> [WHAT TO WORK ON] The records below are to be restated word for word, with every picture left out.

> [Page images and extracted text]
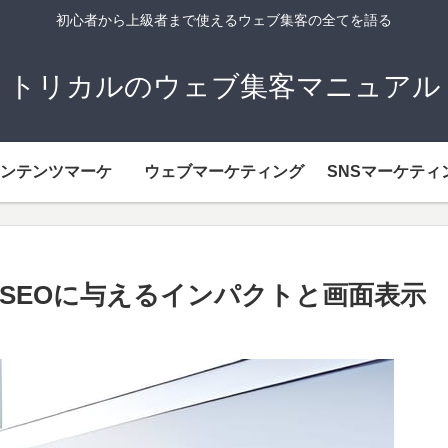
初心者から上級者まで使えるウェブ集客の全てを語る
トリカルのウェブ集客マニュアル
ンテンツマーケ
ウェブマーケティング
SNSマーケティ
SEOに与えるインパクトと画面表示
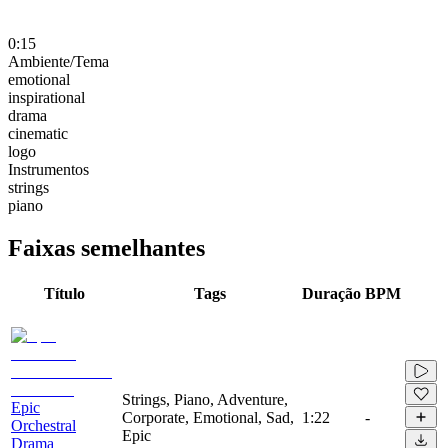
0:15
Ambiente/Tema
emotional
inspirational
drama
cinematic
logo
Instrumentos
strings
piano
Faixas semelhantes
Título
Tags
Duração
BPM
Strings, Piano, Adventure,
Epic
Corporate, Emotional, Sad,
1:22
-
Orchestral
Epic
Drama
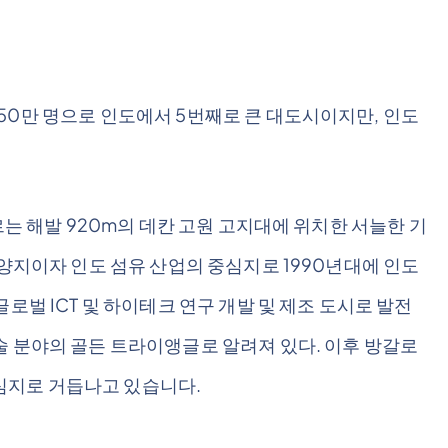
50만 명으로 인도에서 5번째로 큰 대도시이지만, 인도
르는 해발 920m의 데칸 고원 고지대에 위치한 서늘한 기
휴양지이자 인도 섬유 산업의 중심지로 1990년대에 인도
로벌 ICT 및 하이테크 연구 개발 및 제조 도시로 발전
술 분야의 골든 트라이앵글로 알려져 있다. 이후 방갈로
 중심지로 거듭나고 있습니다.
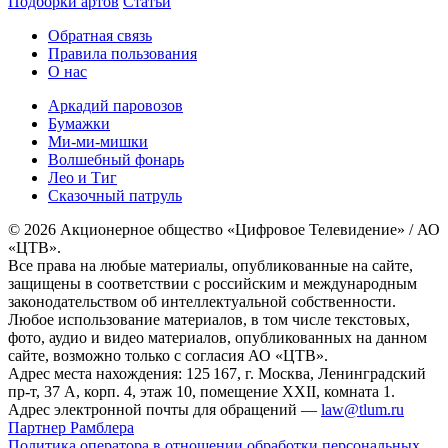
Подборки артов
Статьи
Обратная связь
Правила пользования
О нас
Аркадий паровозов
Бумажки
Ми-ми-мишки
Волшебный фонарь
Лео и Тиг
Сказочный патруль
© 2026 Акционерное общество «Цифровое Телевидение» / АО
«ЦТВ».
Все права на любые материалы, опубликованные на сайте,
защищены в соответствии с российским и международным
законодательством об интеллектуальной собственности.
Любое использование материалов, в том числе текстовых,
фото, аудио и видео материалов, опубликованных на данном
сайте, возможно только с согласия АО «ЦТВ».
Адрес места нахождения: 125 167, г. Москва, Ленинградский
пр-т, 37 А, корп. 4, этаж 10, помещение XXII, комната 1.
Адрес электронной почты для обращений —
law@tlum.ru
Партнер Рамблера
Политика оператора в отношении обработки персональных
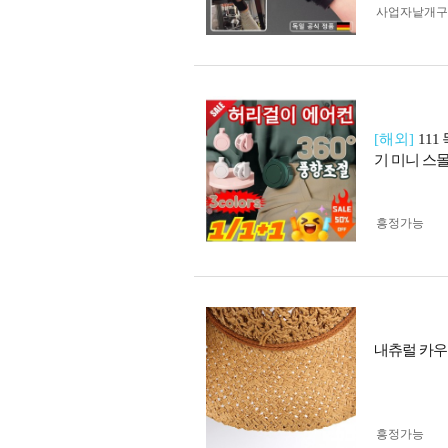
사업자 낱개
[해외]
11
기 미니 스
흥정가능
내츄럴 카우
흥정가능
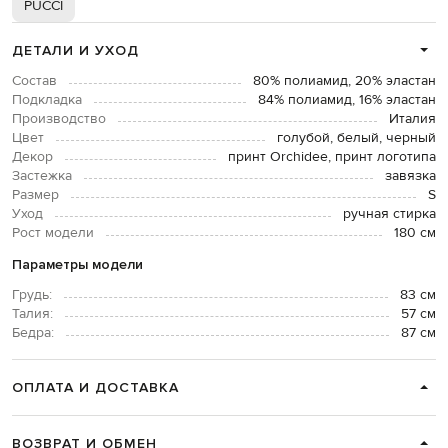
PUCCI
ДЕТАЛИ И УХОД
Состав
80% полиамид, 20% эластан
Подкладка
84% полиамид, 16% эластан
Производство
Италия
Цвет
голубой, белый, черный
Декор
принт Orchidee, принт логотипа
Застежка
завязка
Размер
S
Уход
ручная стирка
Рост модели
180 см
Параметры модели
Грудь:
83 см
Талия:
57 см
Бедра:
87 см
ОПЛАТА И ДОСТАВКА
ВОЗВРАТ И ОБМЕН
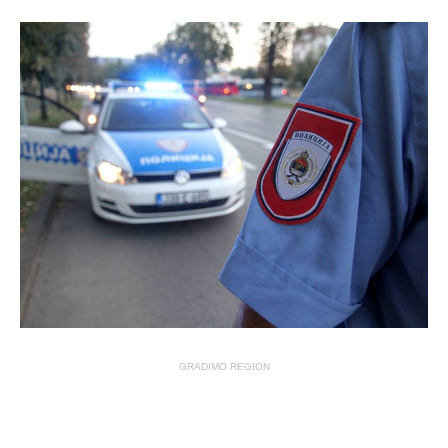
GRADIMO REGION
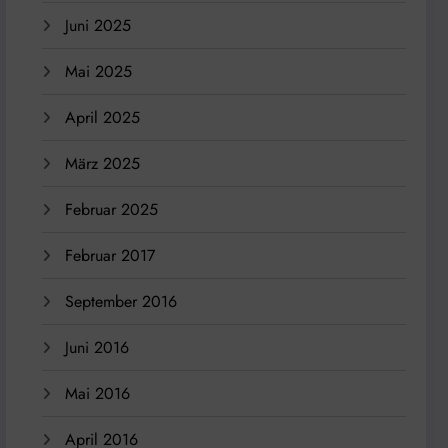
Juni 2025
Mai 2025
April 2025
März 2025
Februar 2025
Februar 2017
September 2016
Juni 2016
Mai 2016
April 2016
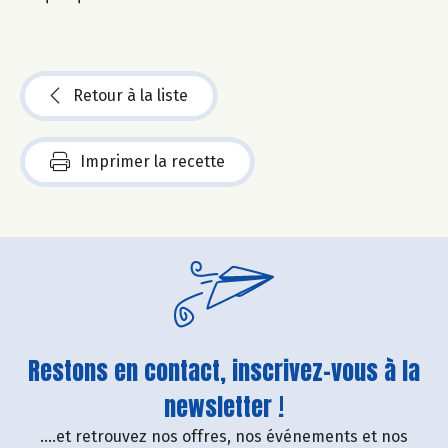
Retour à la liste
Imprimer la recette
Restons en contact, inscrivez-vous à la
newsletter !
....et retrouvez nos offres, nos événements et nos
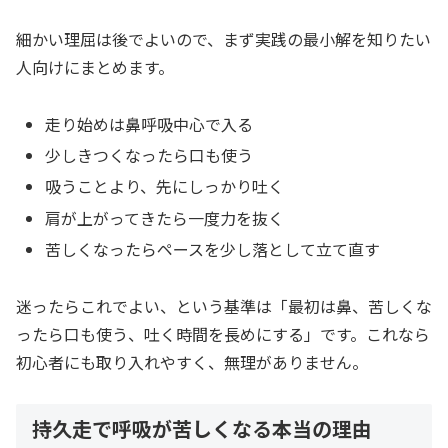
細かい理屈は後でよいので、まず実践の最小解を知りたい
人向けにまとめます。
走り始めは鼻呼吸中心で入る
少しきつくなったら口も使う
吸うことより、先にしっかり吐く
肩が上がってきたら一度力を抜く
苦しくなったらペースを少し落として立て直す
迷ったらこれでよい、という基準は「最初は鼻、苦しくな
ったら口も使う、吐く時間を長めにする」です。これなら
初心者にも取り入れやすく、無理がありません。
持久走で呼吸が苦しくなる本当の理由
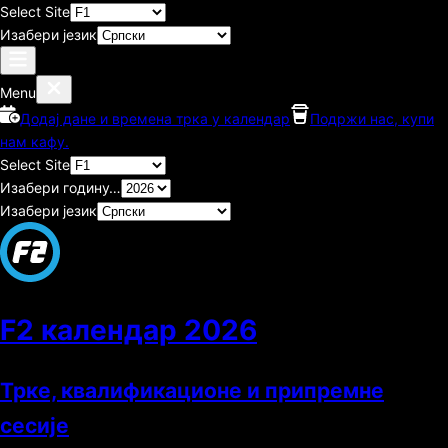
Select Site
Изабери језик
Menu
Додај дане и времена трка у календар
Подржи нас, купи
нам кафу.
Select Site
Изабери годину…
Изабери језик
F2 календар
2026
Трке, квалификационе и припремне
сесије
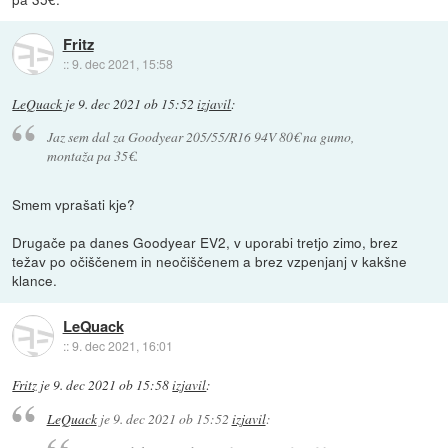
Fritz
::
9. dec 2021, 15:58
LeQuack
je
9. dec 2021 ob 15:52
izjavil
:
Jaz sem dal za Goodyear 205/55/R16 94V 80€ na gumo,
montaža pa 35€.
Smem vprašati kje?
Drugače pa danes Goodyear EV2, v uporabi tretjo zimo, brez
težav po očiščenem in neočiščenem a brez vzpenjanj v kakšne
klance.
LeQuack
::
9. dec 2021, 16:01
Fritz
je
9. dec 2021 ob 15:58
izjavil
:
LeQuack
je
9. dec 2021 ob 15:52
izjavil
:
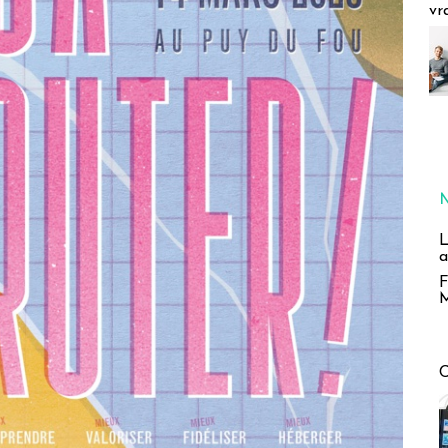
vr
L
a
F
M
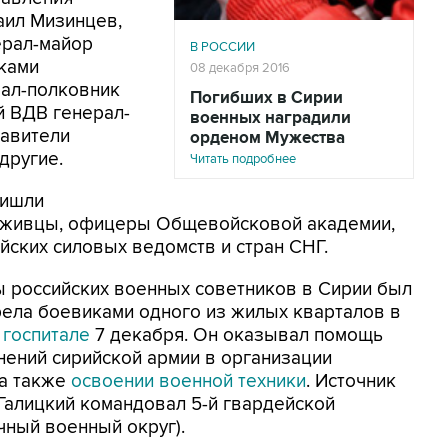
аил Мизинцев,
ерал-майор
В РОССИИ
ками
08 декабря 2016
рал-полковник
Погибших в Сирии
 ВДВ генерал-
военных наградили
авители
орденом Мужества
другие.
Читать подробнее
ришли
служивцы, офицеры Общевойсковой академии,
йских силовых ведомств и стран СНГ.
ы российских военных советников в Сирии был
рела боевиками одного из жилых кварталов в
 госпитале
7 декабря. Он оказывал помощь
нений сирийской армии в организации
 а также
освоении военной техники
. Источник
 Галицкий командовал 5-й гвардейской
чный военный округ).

> [TASK OUTPUT]
初心者から上級者まで使えるウェブ集客の全てを語る
トリカルのウェブ集客マニュアル
ンテンツマーケ
ウェブマーケティング
SNSマーケティ
SEOに与えるインパクトと画面表示
0:15
Ambiente/Tema
emotional
inspirational
drama
cinematic
logo
Instrumentos
strings
piano
Faixas semelhantes
Título
Tags
Duração
BPM
Strings, Piano, Adventure,
Epic
Corporate, Emotional, Sad,
1:22
-
Orchestral
Epic
Drama
50만 명으로 인도에서 5번째로 큰 대도시이지만, 인도
르는 해발 920m의 데칸 고원 고지대에 위치한 서늘한 기
휴양지이자 인도 섬유 산업의 중심지로 1990년대에 인도
로벌 ICT 및 하이테크 연구 개발 및 제조 도시로 발전
술 분야의 골든 트라이앵글로 알려져 있다. 이후 방갈로
 중심지로 거듭나고 있습니다.
Подборки артов
Статьи
Обратная связь
Правила пользования
О нас
Аркадий паровозов
Бумажки
Ми-ми-мишки
Волшебный фонарь
Лео и Тиг
Сказочный патруль
© 2026 Акционерное общество «Цифровое Телевидение» / АО
«ЦТВ».
Все права на любые материалы, опубликованные на сайте,
защищены в соответствии с российским и международным
законодательством об интеллектуальной собственности.
Любое использование материалов, в том числе текстовых,
фото, аудио и видео материалов, опубликованных на данном
сайте, возможно только с согласия АО «ЦТВ».
Адрес места нахождения: 125 167, г. Москва, Ленинградский
пр-т, 37 А, корп. 4, этаж 10, помещение XXII, комната 1.
Адрес электронной почты для обращений —
law@tlum.ru
Партнер Рамблера
Политика оператора в отношении обработки персональных
사업자 낱개
[해외]
11
기 미니 스
흥정가능
내츄럴 카우
흥정가능
PUCCI
ДЕТАЛИ И УХОД
Состав
80% полиамид, 20% эластан
Подкладка
84% полиамид, 16% эластан
Производство
Италия
Цвет
голубой, белый, черный
Декор
принт Orchidee, принт логотипа
Застежка
завязка
Размер
S
Уход
ручная стирка
Рост модели
180 см
Параметры модели
Грудь:
83 см
Талия:
57 см
Бедра:
87 см
ОПЛАТА И ДОСТАВКА
ВОЗВРАТ И ОБМЕН
GRADIMO REGION
Juni 2025
Mai 2025
April 2025
März 2025
Februar 2025
Februar 2017
September 2016
Juni 2016
Mai 2016
April 2016
Retour à la liste
Imprimer la recette
Restons en contact, inscrivez-vous à la
newsletter !
....et retrouvez nos offres, nos événements et nos
細かい理屈は後でよいので、まず実践の最小解を知りたい
人向けにまとめます。
走り始めは鼻呼吸中心で入る
少しきつくなったら口も使う
吸うことより、先にしっかり吐く
肩が上がってきたら一度力を抜く
苦しくなったらペースを少し落として立て直す
迷ったらこれでよい、という基準は「最初は鼻、苦しくな
ったら口も使う、吐く時間を長めにする」です。これなら
初心者にも取り入れやすく、無理がありません。
持久走で呼吸が苦しくなる本当の理由
Select Site
Изабери језик
Menu
Додај дане и времена трка у календар
Подржи нас, купи
нам кафу.
Select Site
Изабери годину…
Изабери језик
F2 календар
2026
Трке, квалификационе и припремне
сесије
Fritz
::
9. dec 2021, 15:58
LeQuack
je
9. dec 2021 ob 15:52
izjavil
:
Jaz sem dal za Goodyear 205/55/R16 94V 80€ na gumo,
montaža pa 35€.
Smem vprašati kje?
Drugače pa danes Goodyear EV2, v uporabi tretjo zimo, brez
težav po očiščenem in neočiščenem a brez vzpenjanj v kakšne
klance.
LeQuack
::
9. dec 2021, 16:01
Fritz
je
9. dec 2021 ob 15:58
izjavil
:
LeQuack
je
9. dec 2021 ob 15:52
izjavil
:
vr
L
a
F
M
аил Мизинцев,
ерал-майор
В РОССИИ
ками
08 декабря 2016
рал-полковник
Погибших в Сирии
 ВДВ генерал-
военных наградили
авители
орденом Мужества
другие.
Читать подробнее
ришли
служивцы, офицеры Общевойсковой академии,
йских силовых ведомств и стран СНГ.
ы российских военных советников в Сирии был
рела боевиками одного из жилых кварталов в
 госпитале
7 декабря. Он оказывал помощь
нений сирийской армии в организации
 а также
освоении военной техники
. Источник
 Галицкий командовал 5-й гвардейской
чный военный округ).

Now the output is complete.